Implication
Implication $A\rightarrow B$ is on occasion introduced as shorthand for $B \vee \neg A$. Their truth tables certainly match, and regardless of the valuations of $A$ and $B$, mappings to truth (a.k.a. interpretations in $ \{ T,F \}$) of both logical formula with coincide.Does this mean implication is superfluous shorthand?
I don't think so because $\rightarrow ,\vee$ are distinct logical connectives and types ($\neg A$ is shorthand for $A \rightarrow \bot$ in intuitionistic logic, but if I'm not mistaken, a seperate type in classical logic). In particular,as the type theory is concerned, separate constructor/eliminator rules will apply to $A\rightarrow B$ and $B \vee \neg A$.
I'm unconvinced and sense a contradiction (they look the same but are built differently). Can someone explain what I'm missing?
Deduction Theorem
I've gone through these questions: related question 1 ,related question 2 but don't seem to quite get it.
So long rules of weakening and modus ponens are part of the logic, it seems easy to prove $A \vdash B$ from $\vdash A \rightarrow B$. Is it therefore only in the other direction that the deduction theorems can fail (if $A \vdash B$ then $\vdash A \rightarrow B$)?
When the deduction theorem does fail, where exactly does it fail in the proof? The base step or the inductive step?
Best Answer
"Does this mean implication is superfluous shorthand?"
No. Implication might come as a pre-assumed notion. It can qualify as a superfluous shorthand in a system where the meaning of implication is not pre-assumed. But, that all depends on the system at hand.

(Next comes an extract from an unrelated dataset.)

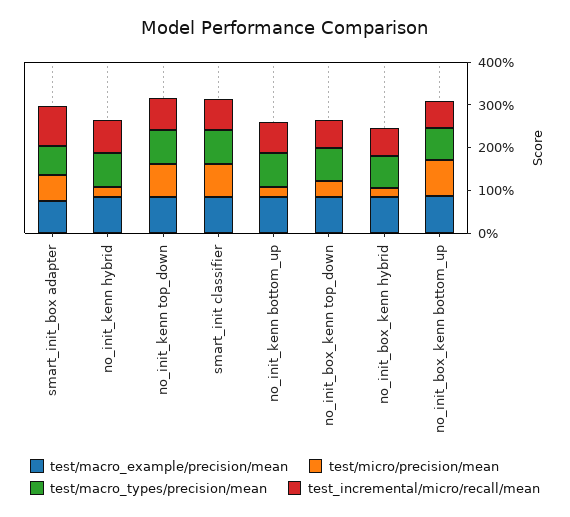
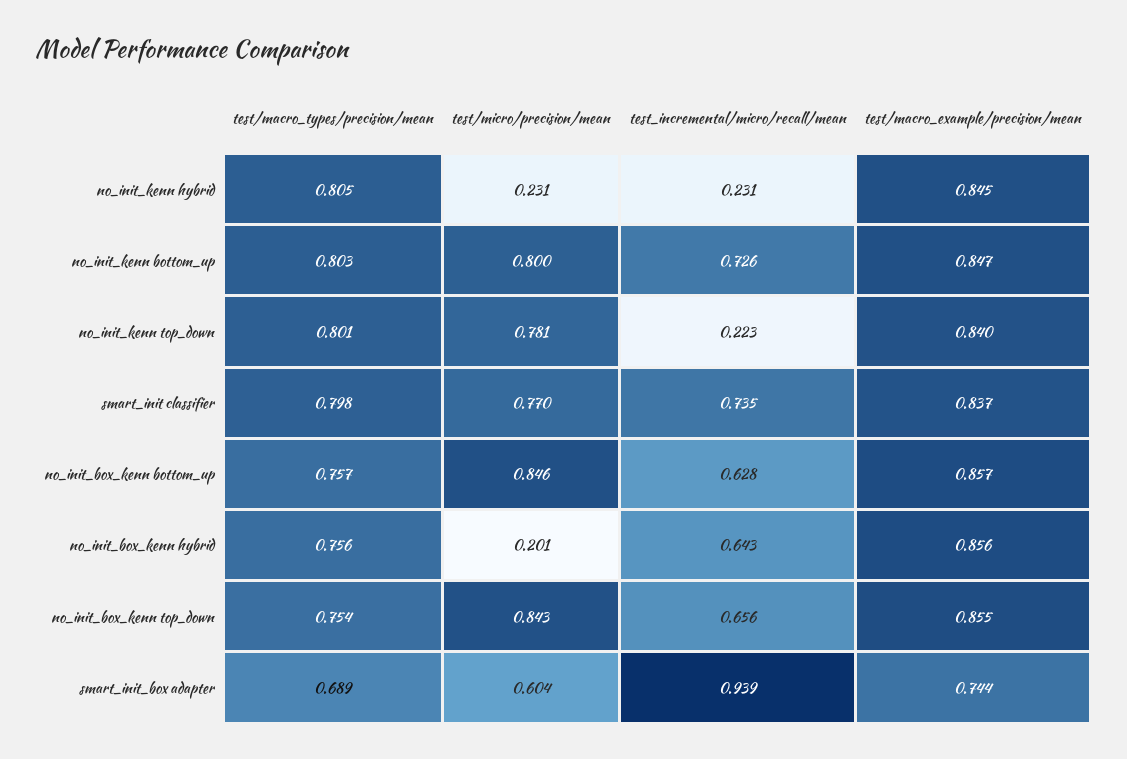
test_incremental/micro/recall/mean, no_init_kenn hybrid: 0.8 -> 0.231
test_incremental/micro/recall/mean, no_init_kenn top_down: 0.8 -> 0.223
test/micro/precision/mean, no_init_kenn bottom_up: 0.2 -> 0.8
test/micro/precision/mean, no_init_box_kenn top_down: 0.4 -> 0.843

"So long rules of weakening and modus ponens are part of the logic, it seems easy to prove A⊢B from ⊢A→B."
Yes, that's true. Also, you can prove it just from modus ponens.
"Is it therefore only in the other direction that the deduction theorems can fail (if A⊢B then ⊢A→B)?"
No. Logical systems for classical propositional calculus without modus ponens do exist. John Halleck's page indicates that Jean Porte described such a system a while back. If modus ponens fails, you don't have the first direction.
"When the deduction theorem does fail, where exactly does it fail in the proof? The base step or the inductive step?"
It can fail in either step. I'll note that your source on The Deduction Theorem uses an axiomatic context. Suppose we have some system with modus ponens still in place.
First, suppose that the well-formed formula (A -> (B -> A)) does not qualify as provable in the system. Then, the part of the meta-proof for the base case does not go through. This is the case in relevance logic.
Second, suppose that the well-formed formula ((A -> (B -> C)) -> ((A -> B) -> (A -> C))) does not qualify as provable in the system, but (A -> (B -> A)) does qualify as provable. Then, the base case will go through, but then case iv. of the inductive step does not go through. This is the case in 3-valued Lukasiewicz logic, and in infinite-valued Lukasiewicz logic.